What is required
Update the material below by swapping each "Blog" for "News", keeping every other line and character as it is.

Material provided: Begin

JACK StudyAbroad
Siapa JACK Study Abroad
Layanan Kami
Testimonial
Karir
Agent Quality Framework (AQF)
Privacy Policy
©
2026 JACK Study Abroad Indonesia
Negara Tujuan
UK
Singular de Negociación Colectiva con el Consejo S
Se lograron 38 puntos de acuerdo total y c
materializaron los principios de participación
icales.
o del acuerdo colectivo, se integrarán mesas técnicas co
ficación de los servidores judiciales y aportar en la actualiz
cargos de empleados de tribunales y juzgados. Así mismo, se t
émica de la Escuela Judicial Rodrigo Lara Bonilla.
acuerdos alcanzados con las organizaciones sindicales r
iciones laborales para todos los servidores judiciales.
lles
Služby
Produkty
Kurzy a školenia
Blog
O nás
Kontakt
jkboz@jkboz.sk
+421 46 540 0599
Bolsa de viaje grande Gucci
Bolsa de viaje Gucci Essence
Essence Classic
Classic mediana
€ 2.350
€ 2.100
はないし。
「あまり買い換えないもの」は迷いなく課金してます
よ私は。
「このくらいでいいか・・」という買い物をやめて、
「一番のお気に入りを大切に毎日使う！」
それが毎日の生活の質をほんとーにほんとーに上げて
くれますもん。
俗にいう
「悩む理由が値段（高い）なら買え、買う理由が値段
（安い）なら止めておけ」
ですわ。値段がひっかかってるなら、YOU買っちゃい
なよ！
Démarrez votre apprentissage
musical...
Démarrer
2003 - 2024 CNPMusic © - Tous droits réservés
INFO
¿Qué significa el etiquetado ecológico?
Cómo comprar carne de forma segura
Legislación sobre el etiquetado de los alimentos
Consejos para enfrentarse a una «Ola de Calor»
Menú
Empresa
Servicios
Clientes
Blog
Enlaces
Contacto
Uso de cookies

Material provided: End

Answer to this problem
JACK StudyAbroad
Siapa JACK Study Abroad
Layanan Kami
Testimonial
Karir
Agent Quality Framework (AQF)
Privacy Policy
©
2026 JACK Study Abroad Indonesia
Negara Tujuan
UK
Singular de Negociación Colectiva con el Consejo S
Se lograron 38 puntos de acuerdo total y c
materializaron los principios de participación
icales.
o del acuerdo colectivo, se integrarán mesas técnicas co
ficación de los servidores judiciales y aportar en la actualiz
cargos de empleados de tribunales y juzgados. Así mismo, se t
émica de la Escuela Judicial Rodrigo Lara Bonilla.
acuerdos alcanzados con las organizaciones sindicales r
iciones laborales para todos los servidores judiciales.
lles
Služby
Produkty
Kurzy a školenia
News
O nás
Kontakt
jkboz@jkboz.sk
+421 46 540 0599
Bolsa de viaje grande Gucci
Bolsa de viaje Gucci Essence
Essence Classic
Classic mediana
€ 2.350
€ 2.100
はないし。
「あまり買い換えないもの」は迷いなく課金してます
よ私は。
「このくらいでいいか・・」という買い物をやめて、
「一番のお気に入りを大切に毎日使う！」
それが毎日の生活の質をほんとーにほんとーに上げて
くれますもん。
俗にいう
「悩む理由が値段（高い）なら買え、買う理由が値段
（安い）なら止めておけ」
ですわ。値段がひっかかってるなら、YOU買っちゃい
なよ！
Démarrez votre apprentissage
musical...
Démarrer
2003 - 2024 CNPMusic © - Tous droits réservés
INFO
¿Qué significa el etiquetado ecológico?
Cómo comprar carne de forma segura
Legislación sobre el etiquetado de los alimentos
Consejos para enfrentarse a una «Ola de Calor»
Menú
Empresa
Servicios
Clientes
News
Enlaces
Contacto
Uso de cookies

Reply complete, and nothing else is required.